Unprepared graduates are raising our costs, say employers

Kenyan employers are warning of surging business costs arising from the hiring of new under-prepared university graduates even as the country grapples with an oversupply of university leavers.

The Federation of Kenya Employers (FKE) – a lobby group for all major corporate organisations – says in its latest survey that at least 70% of entry-level recruits require a refresher course in order to start to deliver in their new jobs. As a result, they take longer than expected to become productive, nearly doubling staff costs in a majority of organisations.

“We are facing a complex situation that is increasingly driving up the cost of doing business. The university training focuses more on academic qualifications as opposed to imparting specific skills and competencies,” said Jacqueline Mugo, the executive director at FKE.

The FKE survey shows that over 90% of job seekers have more education qualifications than are required for entry-level jobs, a situation that is being driven by an oversupply of university graduates.

“If an employer advertises for a clerical job, for instance, over 60% of applicants will be graduates. This is distorting the labour markets as we end up with people hired in positions they don’t have passion for, making them less productive,” Mugo told reporters in Nairobi last week.

Kenya is producing at least 10,000 graduates annually, government data shows. Educationists and employers say there is a glaring mismatch between the country’s developmental goals and university programmes and tough decisions are needed.


“The link between academia and industry is a blurred one. Consequently, we continue to witness a skills gap,” said Professor Egara Kabaji, the founding principal at Turkana University College, a Kenyan higher education institution.

“Enduring partnerships between various agencies and universities should address this problem. We need to create synergy between universities and technical and vocational institutions,” he said.

“The nation has to deal decisively with challenges facing university education. We have to take tough and unpleasant decisions. We have to adopt proactive interventions and not knee-jerk reactions.”

Government data shows that youth unemployment hovers around 60% and remains one of the biggest obstacles to economic growth, with the potential risk of triggering social upheaval.

Policy review

Moving to address the problem, the government implemented a policy review earlier this year that will see the rationalisation of higher education institutions. Education Cabinet Secretary Amina Mohamed told the Commission for University Education, the regulator, to justify the existence of the country’s 74 universities. The cabinet secretary also wants all universities to defend their academic programmes and provide evidence of adequate staffing.

“The misadventures of Kenya’s education and training programmes are now coming to bear on the labour market. Years of unplanned education expansion, characterised by a push for numbers with academic qualifications devoid of practical skills and work ethos, have created a huge pool of unemployable graduates, which is disastrous to the economy,” the Business Daily, Kenya’s premium business newspaper, said in an editorial on the matter last week.

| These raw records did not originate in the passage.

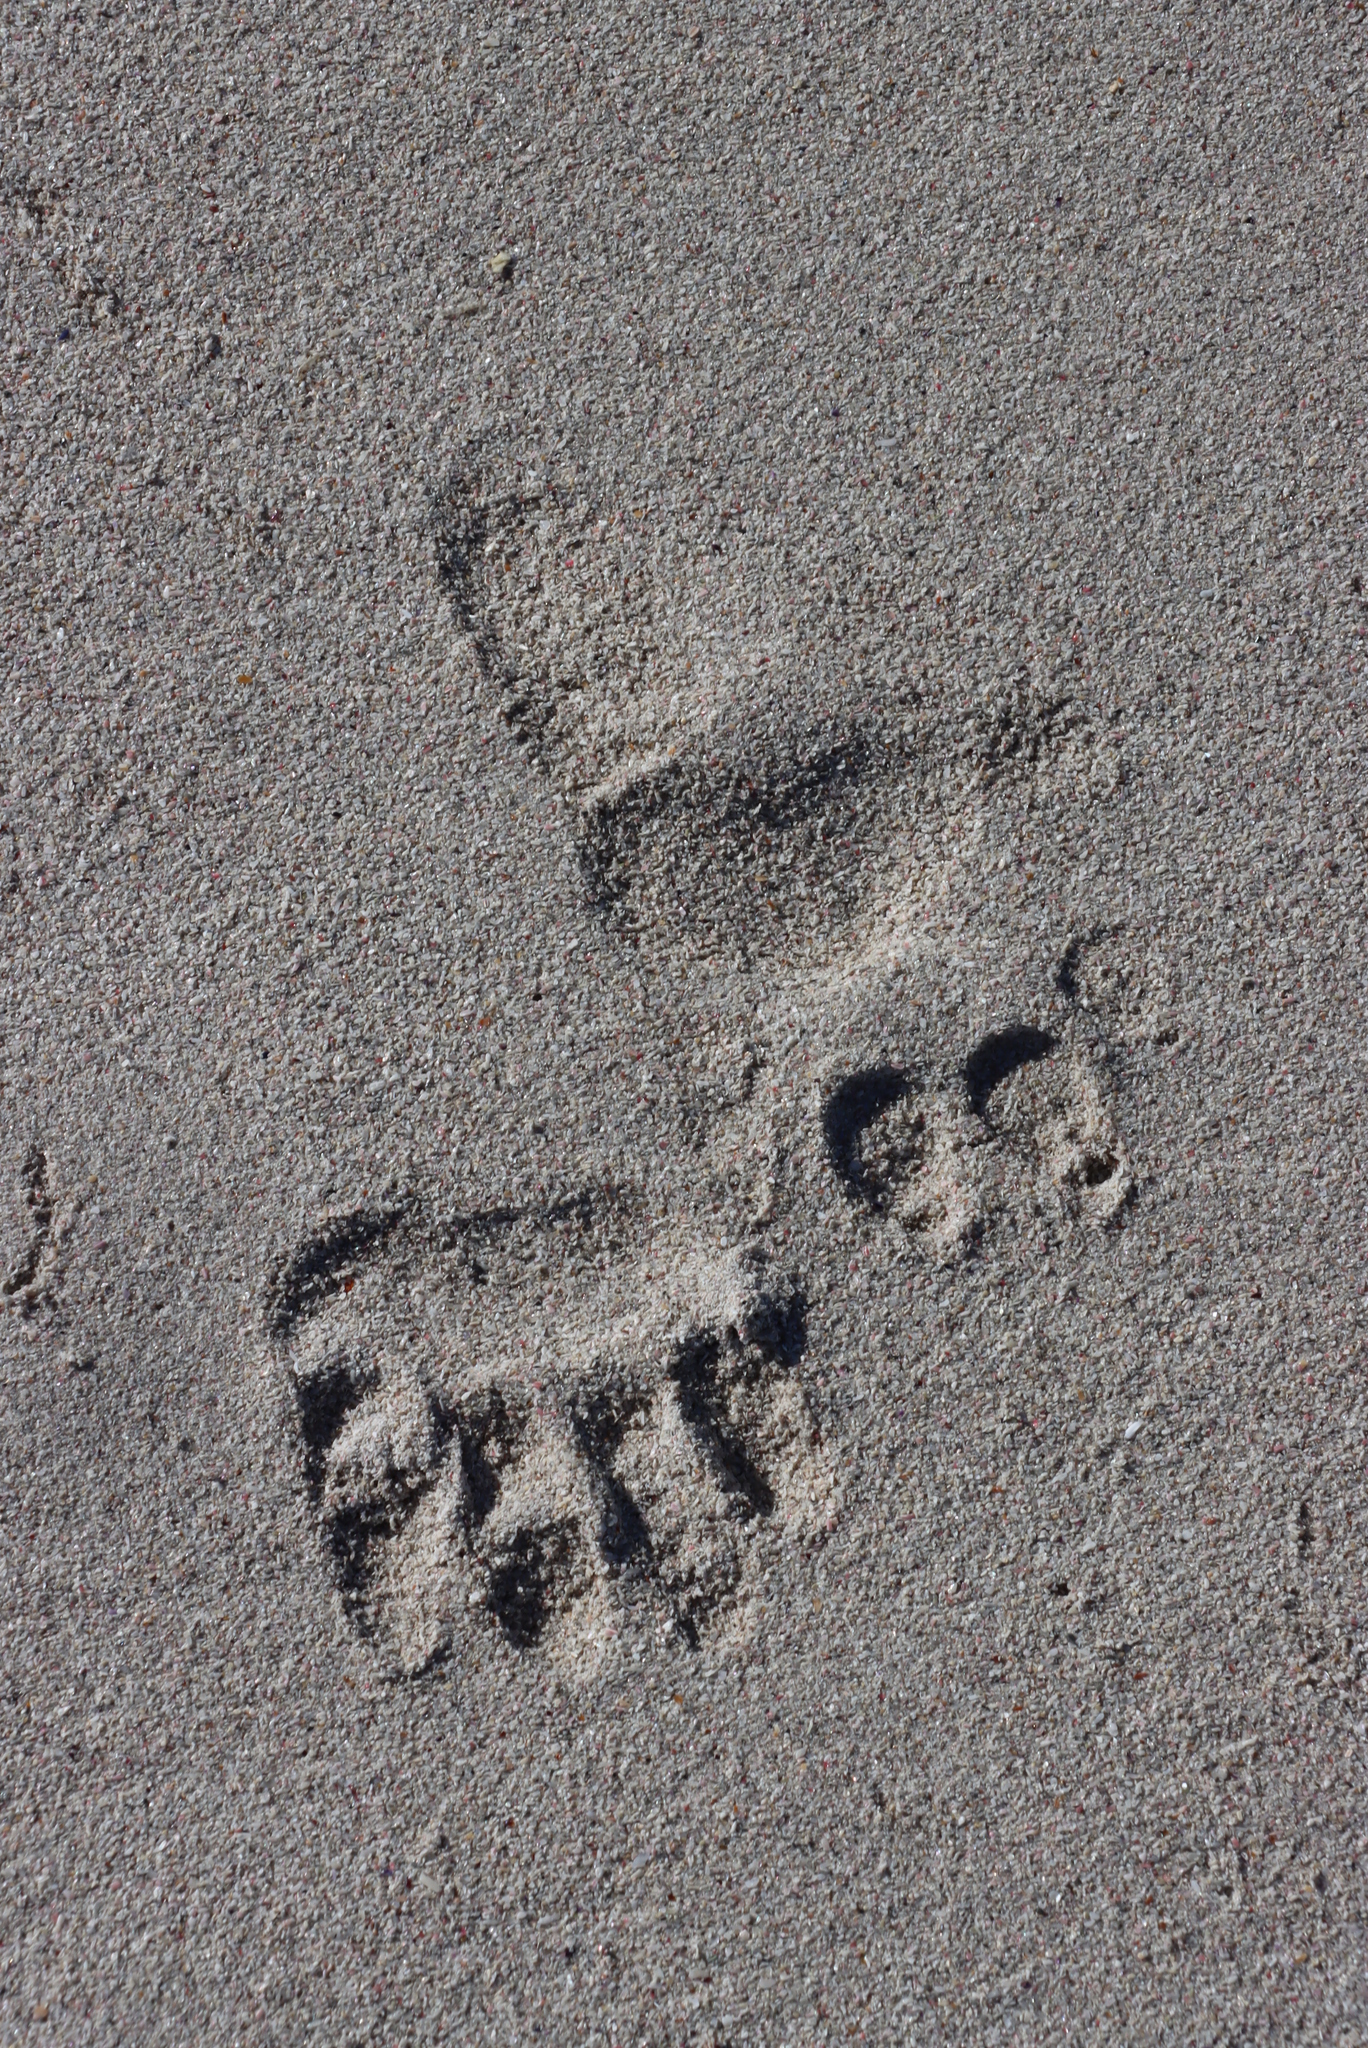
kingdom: Animalia
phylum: Chordata
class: Mammalia
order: Primates
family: Cercopithecidae
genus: Papio
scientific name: Papio ursinus
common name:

“The curriculum for basic education is rigidly academic and, worse, promotes memorisation and rote learning. At higher levels, it is outdated and at variance with industry dynamics.

“Employers are never involved in developing, implementing or assessing the curriculum. Some universities mount courses such as engineering and medicine without consulting the respective professional organisations to validate quality and relevance,” the editorial said.

Technical and vocational education

As a result of the skills gap, government is refocusing on technical and vocational education.

In his 2018-19 budget speech last week, Kenya’s National Treasury Cabinet Secretary Henry Rotich said provision of quality and relevant education and training was critical in equipping Kenyans with the skills necessary for industrialisation, adding that this would be a key focus area in the next financial year.

“For this reason, the government will focus on improving and expanding technical and vocational education and training institutes in order to equip the youth with the relevant skills necessary for industrialisation,” he told Parliament.

For the next fiscal year which begins in July, Kenya has allocated US$160 million for technical institutions, recruitment of an additional 2,000 technical training instructors, capitation grants, 15 new technical training institutes, a curriculum development assessment and certification centre, and a technical and vocational training authority. Universities have been given US$910 million while the Higher Education Loans Board will get US$96 million, Rotich said.

But Kenya could be better off than its peers in the East African region as far as quality of skills goes. The Inter-University Council for East Africa, which regulates higher education in the East African Community’s five countries – Burundi, Kenya, Rwanda, Tanzania and Uganda – said in its latest survey that most graduates are not fully prepared for the job market across the nations.

The study shows that Uganda has the worst record, with at least 63% of graduates found to lack job market skills. It is followed closely by Tanzania, where 61% of graduates were ill prepared. In Burundi and Rwanda, 55% and 52% of graduates respectively were perceived to not be competent. In Kenya, 51% of graduates were believed to be unfit for jobs.